Tasks and exercises:
a) Reproduce the life expectancy regression text word for word, from "On average, the" to "number (like we did in class).".
b) Write what comes next in the life expectancy regression exercise, picking up after its final sentence.

Passage to read:
Residual standard error: 1.077 on 177 degrees of freedom
Multiple R-squared:  0.9857,    Adjusted R-squared:  0.9855 
F-statistic:  4080 on 3 and 177 DF,  p-value: < 2.2e-16

8. Briefly interpret the intercept (like we did in class). Note that you will need to use the word “average” twice since you are predicting an average already (i.e. the response variable is a country’s average life expectancy). You will need to do this here and with the questions following, when interpreting.

On average, the average person from other countries (outside africa and oecd), who have 0 PPGDP, will live 50.95 years.

9. Briefly interpret the coefficient for PPGDP. You do not need to un-transform anything or interpret this in the percentage change framework - you can just write something like “for every one unit increase in per person GDP (log scale)” in your response.

For every unit increase in per person GDP (in the log scale), the average life expectancy rises by 2.8769, on average.

10. For equal per person GDP (log scale), how does life expectancy change for countries that are members of the OECD compared to countries that are on the African continent? Show how you obtained this number, and briefly interpret this number (like we did in class).

The average life expectancy of the countries who are members of OECD are (1.52983 - (-12.29427) = 13.8241) higher than African countries with the same GDP (on the log scale).

11. Create 95% confidence intervals for all coefficients (use the confint function). You do not need to interpret them in this question.

# your code here
# Calculate 95% confidence intervals for all coefficients
conf_intervals <- confint(life_plain_lm)

# Print the confidence intervals
conf_intervals
                 2.5 %     97.5 %
(Intercept)  49.669772  52.246000
PPGDP         2.729321   3.024483
Groupafrica -12.801967 -11.786572
Groupoecd     1.028207   2.031453

12. Briefly interpret the 95% confidence interval for I(Group=Africa).

Given information:
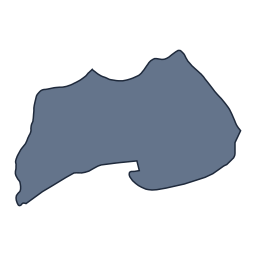 Giao Thuy, Nam Định, Vietnam (Natural Earth projection)
{"feature_id": "81297802B51483513425235", "entity_name": "Giao Thuy", "entity_type": "district", "adm_level": 2, "iso_a3": "VNM", "parent_name": "Vietnam", "parent_adm1": "Nam Định", "projection": "natural_earth1", "projection_center": [106.442, 20.247], "detail": "fine", "context": "isolated", "style": "filled", "palette": "slate", "viewbox_px": 256, "rotation_deg": 0, "n_neighbors": 0, "source": "geoboundaries", "source_scale": "gbopen_adm2", "svg_char_len": 3196}
<svg xmlns="http://www.w3.org/2000/svg" viewBox="0 0 256 256"><path d="M240.6,130.7L238.8,128.4L238.5,128.1L237.7,126.9L236.6,125.2L235.4,122.6L234.8,121.0L232.6,115.9L232.1,114.7L230.5,111.4L229.5,109.4L228.2,107.4L225.8,104.2L224.4,102.4L222.9,100.6L221.2,98.5L220.0,97.3L217.3,94.4L214.6,91.3L213.2,89.4L212.6,88.6L209.5,84.6L207.7,82.3L204.9,78.8L203.5,76.8L200.7,73.7L200.1,73.3L198.2,71.5L194.3,68.0L193.6,67.3L192.2,66.1L189.6,63.1L188.8,62.2L187.9,61.2L185.9,57.8L184.6,55.1L183.7,53.7L181.3,51.3L180.5,50.7L180.1,50.5L178.7,50.4L178.0,50.5L175.8,51.8L174.0,53.1L171.7,54.8L168.9,57.1L166.6,58.4L164.5,59.2L162.7,59.4L161.5,59.4L159.6,59.1L156.4,58.6L155.5,58.6L154.9,58.6L154.6,58.6L154.4,58.7L153.7,59.0L152.7,59.5L151.6,60.2L150.7,60.8L149.9,61.6L148.8,62.8L147.5,64.8L147.0,65.4L145.3,67.9L143.8,70.1L142.6,71.5L142.0,72.3L141.4,73.1L140.1,74.3L139.3,75.0L138.3,75.6L136.6,76.4L132.8,78.1L130.6,78.9L127.6,79.8L125.9,80.2L122.7,80.8L118.7,80.8L116.3,80.6L112.0,79.9L111.8,79.9L109.8,79.5L109.2,79.3L108.5,79.0L107.7,78.6L106.7,78.1L104.8,77.3L102.6,76.6L100.9,75.8L98.5,74.4L97.1,73.4L96.7,73.1L95.1,71.8L93.5,70.6L92.3,69.6L92.2,69.4L90.9,70.7L90.3,71.2L89.4,72.1L89.2,72.3L88.3,73.0L87.5,74.0L86.1,75.7L84.9,76.7L82.9,78.2L80.4,80.0L78.8,80.9L76.0,82.4L73.7,83.5L72.6,84.1L70.6,85.0L68.8,85.6L66.8,86.3L65.0,86.7L62.9,87.1L61.5,87.2L59.8,87.2L57.4,87.4L55.1,87.6L53.8,87.8L51.4,88.3L49.5,88.7L47.5,89.1L45.7,89.4L44.0,89.5L42.7,89.8L41.5,90.3L40.6,90.9L39.7,91.7L38.8,92.7L38.6,92.9L37.5,94.2L36.9,95.1L36.5,95.9L36.0,97.8L35.0,102.0L34.3,105.2L33.9,108.0L33.9,110.9L33.8,111.9L33.6,114.0L33.3,118.2L33.0,120.2L33.0,121.1L32.7,121.8L32.3,122.7L31.6,124.2L31.2,125.8L31.0,127.6L30.9,128.9L31.0,129.8L31.0,130.3L30.8,131.6L30.4,132.9L29.8,134.3L29.1,135.4L28.8,136.2L27.9,138.0L26.9,140.7L26.1,142.4L25.5,143.7L24.9,144.4L24.7,144.7L22.1,147.9L20.9,149.5L20.2,150.7L19.2,152.5L18.1,154.5L17.1,156.5L16.6,158.0L16.3,158.6L15.8,160.4L15.6,161.4L15.6,162.2L15.8,163.1L16.0,164.0L16.1,164.7L16.0,165.8L16.0,166.9L16.0,167.9L15.9,169.2L15.6,170.4L15.4,171.7L15.4,172.7L15.4,173.8L16.0,175.8L16.3,176.3L17.7,178.9L18.8,180.3L19.0,180.5L19.5,181.3L19.9,182.0L20.0,182.6L20.2,183.5L20.4,184.7L20.6,186.4L20.6,187.9L20.6,188.9L20.4,190.0L20.0,191.2L19.6,191.8L18.6,192.7L17.7,193.8L17.0,194.8L16.5,195.4L16.3,196.3L16.1,197.3L16.1,197.8L16.1,198.6L16.3,200.3L16.8,201.8L17.3,203.2L17.9,204.2L18.0,204.6L18.4,205.1L18.8,205.4L19.4,205.6L19.9,205.6L20.3,205.4L20.8,205.2L21.4,204.6L22.1,203.7L22.5,203.4L22.9,203.2L23.3,203.1L23.9,203.1L24.6,203.2L25.3,203.3L26.0,203.6L42.5,191.6L51.4,186.3L66.2,177.3L73.9,173.0L76.3,172.8L81.8,172.9L85.0,172.3L88.9,171.1L93.6,168.4L97.1,166.5L98.6,165.8L101.3,164.9L115.3,163.1L119.7,162.6L136.9,160.9L139.3,170.6L134.5,171.4L131.1,171.5L129.6,172.3L129.3,173.3L129.2,174.5L129.4,175.6L129.9,176.9L132.5,180.6L135.6,183.4L138.4,185.5L141.5,187.2L145.8,189.1L148.3,189.6L152.0,190.0L156.8,189.7L166.0,188.1L184.3,184.0L196.2,180.2L205.1,177.3L212.8,173.7L218.1,170.0L223.4,166.2L225.0,165.3L226.7,164.6L230.6,160.8L233.6,157.8L234.4,156.2L234.8,155.0L235.0,153.2L235.0,151.7L235.0,142.6L240.6,130.7Z" fill="#64748b" stroke="#1e293b" stroke-width="1.5"/></svg>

Solved tasks:
a)
On average, the average person from other countries (outside africa and oecd), who have 0 PPGDP, will live 50.95 years.

9. Briefly interpret the coefficient for PPGDP. You do not need to un-transform anything or interpret this in the percentage change framework - you can just write something like “for every one unit increase in per person GDP (log scale)” in your response.

For every unit increase in per person GDP (in the log scale), the average life expectancy rises by 2.8769, on average.

10. For equal per person GDP (log scale), how does life expectancy change for countries that are members of the OECD compared to countries that are on the African continent? Show how you obtained this number, and briefly interpret this number (like we did in class).

b)
We are 95% confident that the true effect of being in the “Africa” group on the average life expectancy lies between -12.801967 years and -11.786572 years when compared to countries in the “other” group, after controlling for other variables (PPGDP) in the model.

13. Use the anova function to conduct a hypothesis test that tests a reduced model compared to the full model. Specifically, test if Group has a significant effect on LifeExp. What do you conclude from the result of the test? Hint: you will need to create another linear model and compare it with the one you made previously.

# your code here

# Fit the reduced model (without the Group variable)
reduced_lm <- lm(LifeExp ~ PPGDP, data = life)

# Perform the ANOVA test to compare the models
anova_result <- anova(reduced_lm, life_plain_lm)

# Print the ANOVA table
anova_result
Analysis of Variance Table

Model 1: LifeExp ~ PPGDP
Model 2: LifeExp ~ PPGDP + Group
  Res.Df     RSS Df Sum of Sq      F    Pr(>F)    
1    179 2858.84                                  
2    177  205.48  2    2653.4 1142.8 < 2.2e-16 ***
---
Signif. codes:  0 '***' 0.001 '**' 0.01 '*' 0.05 '.' 0.1 ' ' 1

The very low p-value (< 2.2e-16) associated with the F-statistic indicates strong evidence against the null hypothesis. Therefore, we reject the null hypothesis and conclude that there is a significant effect of the Group variable on the life expectancy (LifeExp) after controlling for the Gross Domestic Product per capita (PPGDP).

14. Create a 95% prediction interval for the life expectancy of a country in the OECD with an average per person GDP (log scale) of 9.5. Print the result, and briefly interpret this interval (like we did in class). (Use the predict function.)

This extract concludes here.